Wednesday, May 26

Becoming Real: Words with Villagers

. Wednesday, May 26

Whenever a band split up there is a sense of loss but imagine how it must feel if it’s your own band which you started aged thirteen and was all that you knew of life. This was the situation facing Conor O’Brien , the man currently plying his trade as Villagers. He and his friends started The Immediate, from their school classroom and went on to achieve success, touring Ireland and Europe before drifting apart and splitting in 2006. Waking up the morning after, a bleary eyed Conor took his first steps towards what we see today. “When we broke up I got very drunk. I woke up the next morning at 6am with a horrible headache and wrote a song that sort of kick started everything for me.” He says sitting across from a small table in a London bar.

From small drunken aftermaths come great things however and now Conor finds himself about to release his debut album ‘Becoming a Jackal’, an album that has already topped his native Irelands charts. A musical talent since his youth, Conor describes his first forays into making sound as “Being about four and watching the film American Tail and crying at the end of it but singing all the songs for about two years afterwards.” Eventually his brother gave me his old guitar and taught him some chords and he’s been writing songs ever since. The result of years of song writing is ‘Becoming A Jackal’ an album of intimate exploration and creeping self doubt tempered with a romantic lust for beauty and beguiling sense of imagery. Unsurprisingly the album was written and recorded in stark isolation, “I have a house that I live in with seven other people and we’re basically like the caretakers of the house. Whenever I got off tour (Conor spent time on the road as folk singer Cathy Davey’s guitarist) I’d just lock myself away and write as many songs as I could. I’d written songs with my band since I was about fourteen so when it ended it was a pretty big deal. I’d never written with anyone else so that was something I had to get used to pretty quickly.”

Get used to it he did and soon enough Conor found himself with enough songs to record Villagers debut album ‘Becoming A Jackal’ in Donegal, Ireland. “I chose to call the album ‘Becoming A Jackal’ because it seemed to me that the songs deal with a sense of change and growth and I wanted to represent that in an almost grotesque way.” Signed to Domino records and with total creative freedom Conor and his band decamped to a home studio in the Irish countryside to lay down the tracks for what is set to be one of the biggest breakthrough albums of 2010. Speaking of the album recording Conor says, “A lot of the time when I’m writing it’s figuring out how to best present an idea. No two of my songs seem to come from the same place so it was important to have the songs written before we started recording anything.

To say that Villagers music is sourced from a variety of Conor’s thoughts is no understatement. Where many bands plunder the treasure chests of their love lives or tales of a Saturday night, Villagers operate on a higher plane. “The song ‘Becoming a Jackal’ started out as a drawing so no words or music. I’ve been drawing ever since I can remember and it’s something that’s really important to me. The sketch I did for ‘Becoming a Jackal’ was based on the painting Narcissist my Caravaggio.
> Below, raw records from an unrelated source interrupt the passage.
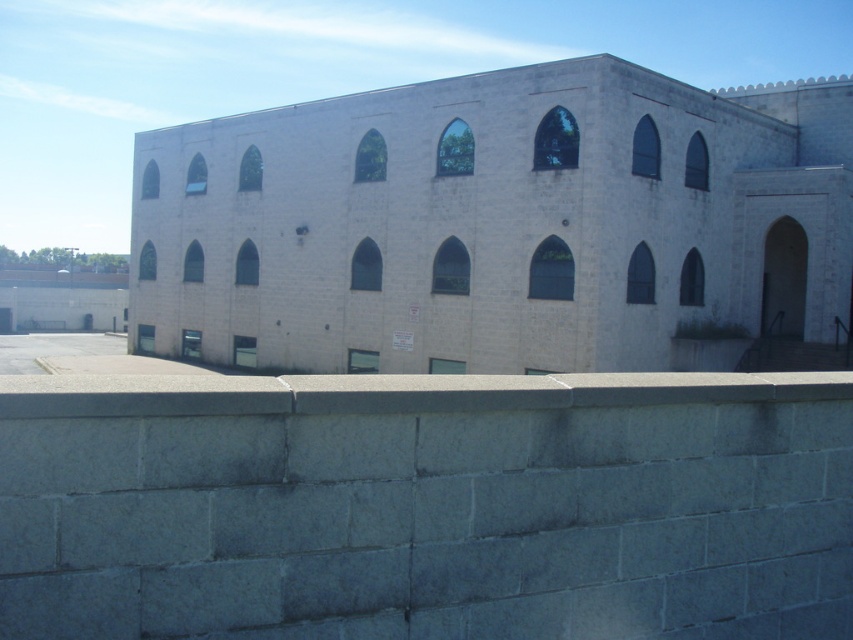
You are standing in front of the building and want to determine which of the two points, point [808,461] or point [225,396], is closer to you. Based on the building structure, which point is nearer?

Point [808,461] is further to the viewer than point [225,396]. Therefore, point [225,396] is closer to you.

You are an architect analyzing the building. You observe the white stone church at center and the gray concrete ledge at center. Which object occupies more space in the scene?

The white stone church at center is bigger than the gray concrete ledge at center, so it occupies more space in the scene.

You are a delivery person trying to park your 2.5 meter wide truck. You see the gray concrete ledge at lower center and the white stone church at center. Which parking spot can accommodate your truck?

The gray concrete ledge at lower center has a width less than the white stone church at center, so the white stone church at center can accommodate the 2.5 meter wide truck.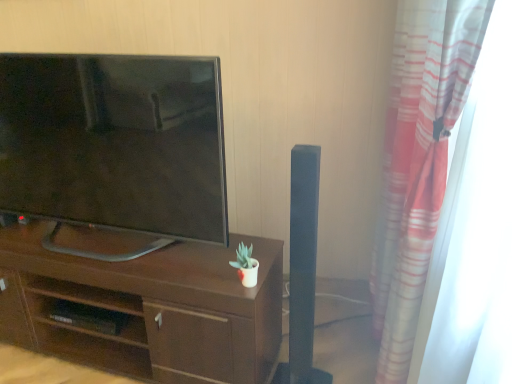
Question: Should I look upward or downward to see matte black tv at left?

Choices:
 (A) up
 (B) down

Answer: (A)

Question: Does matte black tv at left have a lesser width compared to dark wood desk at center?

Choices:
 (A) no
 (B) yes

Answer: (B)

Question: Is matte black tv at left next to dark wood desk at center?

Choices:
 (A) no
 (B) yes

Answer: (A)

Question: Can you confirm if matte black tv at left is taller than dark wood desk at center?

Choices:
 (A) yes
 (B) no

Answer: (A)

Question: Is matte black tv at left looking in the opposite direction of dark wood desk at center?

Choices:
 (A) yes
 (B) no

Answer: (B)

Question: From a real-world perspective, does matte black tv at left sit lower than dark wood desk at center?

Choices:
 (A) yes
 (B) no

Answer: (B)

Question: Is the depth of matte black tv at left greater than that of dark wood desk at center?

Choices:
 (A) yes
 (B) no

Answer: (B)

Question: Is matte black tv at left looking in the opposite direction of striped fabric curtain at right?

Choices:
 (A) yes
 (B) no

Answer: (B)

Question: Considering the relative sizes of matte black tv at left and striped fabric curtain at right in the image provided, is matte black tv at left thinner than striped fabric curtain at right?

Choices:
 (A) yes
 (B) no

Answer: (B)

Question: Is matte black tv at left smaller than striped fabric curtain at right?

Choices:
 (A) yes
 (B) no

Answer: (A)

Question: From a real-world perspective, is matte black tv at left positioned under striped fabric curtain at right based on gravity?

Choices:
 (A) no
 (B) yes

Answer: (A)

Question: Considering the relative positions of matte black tv at left and striped fabric curtain at right in the image provided, is matte black tv at left to the left of striped fabric curtain at right from the viewer's perspective?

Choices:
 (A) no
 (B) yes

Answer: (B)

Question: Does matte black tv at left have a greater width compared to striped fabric curtain at right?

Choices:
 (A) no
 (B) yes

Answer: (B)

Question: Does striped fabric curtain at right contain matte black tv at left?

Choices:
 (A) yes
 (B) no

Answer: (B)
I loved it so much and wanted to do my own version only one where the reflection was of a scavenger creature.” The resulting song and indeed album display this cerebral approach to song writing pinned down by a soaring sense of emotion and passion.
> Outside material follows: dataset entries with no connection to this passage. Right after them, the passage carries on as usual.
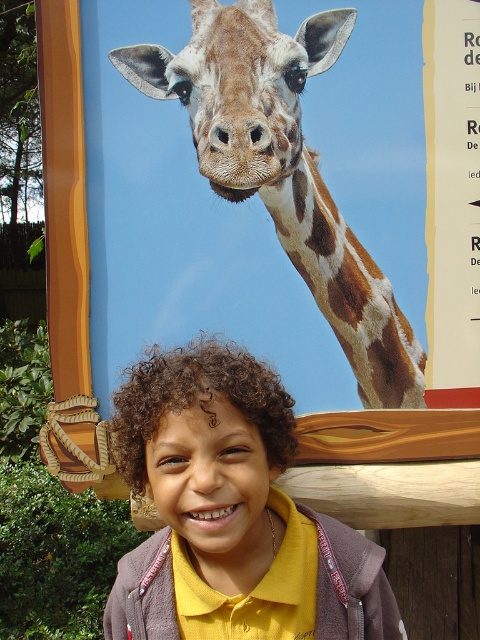
Question: Is curly-haired child at center below brown spotted skin at upper center?

Choices:
 (A) no
 (B) yes

Answer: (B)

Question: Is curly-haired child at center positioned before brown spotted skin at upper center?

Choices:
 (A) yes
 (B) no

Answer: (A)

Question: Is curly-haired child at center bigger than brown spotted skin at upper center?

Choices:
 (A) yes
 (B) no

Answer: (A)

Question: Which of the following is the farthest from the observer?

Choices:
 (A) brown spotted skin at upper center
 (B) curly-haired child at center

Answer: (A)

Question: Which of the following is the farthest from the observer?

Choices:
 (A) curly-haired child at center
 (B) brown spotted skin at upper center

Answer: (B)

Question: Among these points, which one is nearest to the camera?

Choices:
 (A) (277, 550)
 (B) (372, 321)

Answer: (A)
Having gone solo, written and produced his album and with plans to sketch and design all of Villagers artwork and merchandise might Conor be something of a control freak? Not if Gigwise’s hour spent with him is anything to go by. Charming and eloquent he speaks of a respect and admiration for fellow singer/ songwriters such as Jeffrey Lewis and Daniel Johston with the excitement and reverence of a typical music geek. It is when he discusses the future of Villagers however that some light is shed, “I really want the show to be as big as possible. I love playing the club shows but I think this music suits the larger stages and when we play them it really ups our game” he says excitedly

Never mind becoming jackals, Villagers are on their way to becoming this years most unlikely super stars.